Monday, November 19, 2018
Gladriel Shobe (BYU) presents Economic Segregation, Tax Reform, and the Local Tax Deduction at Loyola-L.A. today as part of its Tax Policy Colloquium Series hosted by Ellen Aprill and Katie Pratt:
Economic segregation has increased over the past half century. The trend of rich neighborhoods getting richer while poor neighborhoods get poorer is particularly concerning because it limits upward mobility for children and perpetuates intergenerational income inequality. Although scholars and governments have studied the effects and consequences of economic segregation, they have overlooked the connection between economic segregation and the federal deduction for local taxes.

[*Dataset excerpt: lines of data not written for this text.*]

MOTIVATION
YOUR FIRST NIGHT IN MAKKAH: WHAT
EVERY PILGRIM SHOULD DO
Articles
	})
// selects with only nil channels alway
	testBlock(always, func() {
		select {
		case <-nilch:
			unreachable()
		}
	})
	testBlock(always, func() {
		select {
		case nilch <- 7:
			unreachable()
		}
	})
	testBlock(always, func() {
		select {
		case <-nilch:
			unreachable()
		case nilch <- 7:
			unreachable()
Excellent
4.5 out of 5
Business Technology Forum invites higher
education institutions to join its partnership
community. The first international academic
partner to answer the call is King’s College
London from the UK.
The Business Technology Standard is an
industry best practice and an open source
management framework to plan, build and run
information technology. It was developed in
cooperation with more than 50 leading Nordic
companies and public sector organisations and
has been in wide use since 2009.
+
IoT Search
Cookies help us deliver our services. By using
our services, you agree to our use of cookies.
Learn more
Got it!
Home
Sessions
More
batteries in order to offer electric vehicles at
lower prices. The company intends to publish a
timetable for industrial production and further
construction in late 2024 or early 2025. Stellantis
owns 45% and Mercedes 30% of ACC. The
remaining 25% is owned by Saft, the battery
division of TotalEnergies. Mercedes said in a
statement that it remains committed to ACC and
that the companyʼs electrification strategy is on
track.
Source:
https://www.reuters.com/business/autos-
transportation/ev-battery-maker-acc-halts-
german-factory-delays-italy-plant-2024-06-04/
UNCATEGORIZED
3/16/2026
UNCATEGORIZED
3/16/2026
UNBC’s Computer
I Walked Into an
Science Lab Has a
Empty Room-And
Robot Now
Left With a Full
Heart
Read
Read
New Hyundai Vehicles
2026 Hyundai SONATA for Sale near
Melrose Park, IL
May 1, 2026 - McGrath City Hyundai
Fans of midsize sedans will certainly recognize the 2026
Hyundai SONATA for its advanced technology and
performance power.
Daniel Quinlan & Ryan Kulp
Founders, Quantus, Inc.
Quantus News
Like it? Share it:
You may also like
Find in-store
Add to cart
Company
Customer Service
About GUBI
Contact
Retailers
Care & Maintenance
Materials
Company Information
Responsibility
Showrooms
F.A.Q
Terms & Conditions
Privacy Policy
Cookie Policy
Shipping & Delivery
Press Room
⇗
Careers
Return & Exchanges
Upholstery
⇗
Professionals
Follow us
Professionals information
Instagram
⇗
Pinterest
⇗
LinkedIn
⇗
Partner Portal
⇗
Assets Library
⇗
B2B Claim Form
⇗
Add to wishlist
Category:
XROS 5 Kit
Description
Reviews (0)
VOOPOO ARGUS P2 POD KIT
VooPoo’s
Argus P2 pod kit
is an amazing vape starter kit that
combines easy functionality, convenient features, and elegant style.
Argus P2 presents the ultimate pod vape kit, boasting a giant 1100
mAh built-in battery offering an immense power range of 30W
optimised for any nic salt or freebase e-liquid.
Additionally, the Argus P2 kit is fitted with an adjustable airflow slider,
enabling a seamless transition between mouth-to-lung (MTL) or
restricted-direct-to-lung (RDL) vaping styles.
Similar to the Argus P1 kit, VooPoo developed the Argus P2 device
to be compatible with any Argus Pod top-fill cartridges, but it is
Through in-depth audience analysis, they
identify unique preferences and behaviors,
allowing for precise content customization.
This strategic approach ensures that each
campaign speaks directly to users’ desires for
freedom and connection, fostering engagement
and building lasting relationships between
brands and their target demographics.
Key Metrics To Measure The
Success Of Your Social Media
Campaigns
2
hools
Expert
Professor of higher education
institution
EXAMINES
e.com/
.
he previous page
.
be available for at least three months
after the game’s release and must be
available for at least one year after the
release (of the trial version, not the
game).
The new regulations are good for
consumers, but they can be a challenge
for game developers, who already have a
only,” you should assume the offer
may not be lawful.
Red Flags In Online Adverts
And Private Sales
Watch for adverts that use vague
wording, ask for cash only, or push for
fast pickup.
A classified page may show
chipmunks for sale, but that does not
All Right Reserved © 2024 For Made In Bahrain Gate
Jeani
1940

This Article makes the novel argument that the local tax deduction rewards, and likely contributes to, economic segregation. It arrives at that conclusion by showing that the deduction is only available to the wealthy and that the deduction allows localities to charge higher taxes, and therefore provide better goods and services, than they could in the absence of the deduction. However, only relatively wealthy localities benefit from the deduction because only they have a critical mass of taxpayers who claim the deduction. This allows these wealthy localities to provide services at a cost of less than face value to their residents, which in turn allows them to raise their tax rates as a result of the deduction’s subsidy. This Article argues that the deduction’s subsidy for wealthy neighborhoods likely contributes to economic segregation because it provides an incentive for the wealthy to segregate into wealthy, subsidized neighborhoods over less segregated and less subsidized localities.
This Article’s analysis and arguments are particularly relevant in light of the recent Tax Cuts and Jobs Act, which controversially capped the state and local tax deduction at $10,000 starting in 2018. This Article steps back from the political contention surrounding the deduction to analyze it from a tax policy perspective in light of its effects on economic segregation. It argues that the $10,000 ceiling mitigates the incentives for economic segregation by reducing the deduction’s federal subsidy for wealthy neighborhoods, but that there are alternatives that would similarly reduce the deduction’s incentive for the wealthy to economically segregate but which would be better tax policy.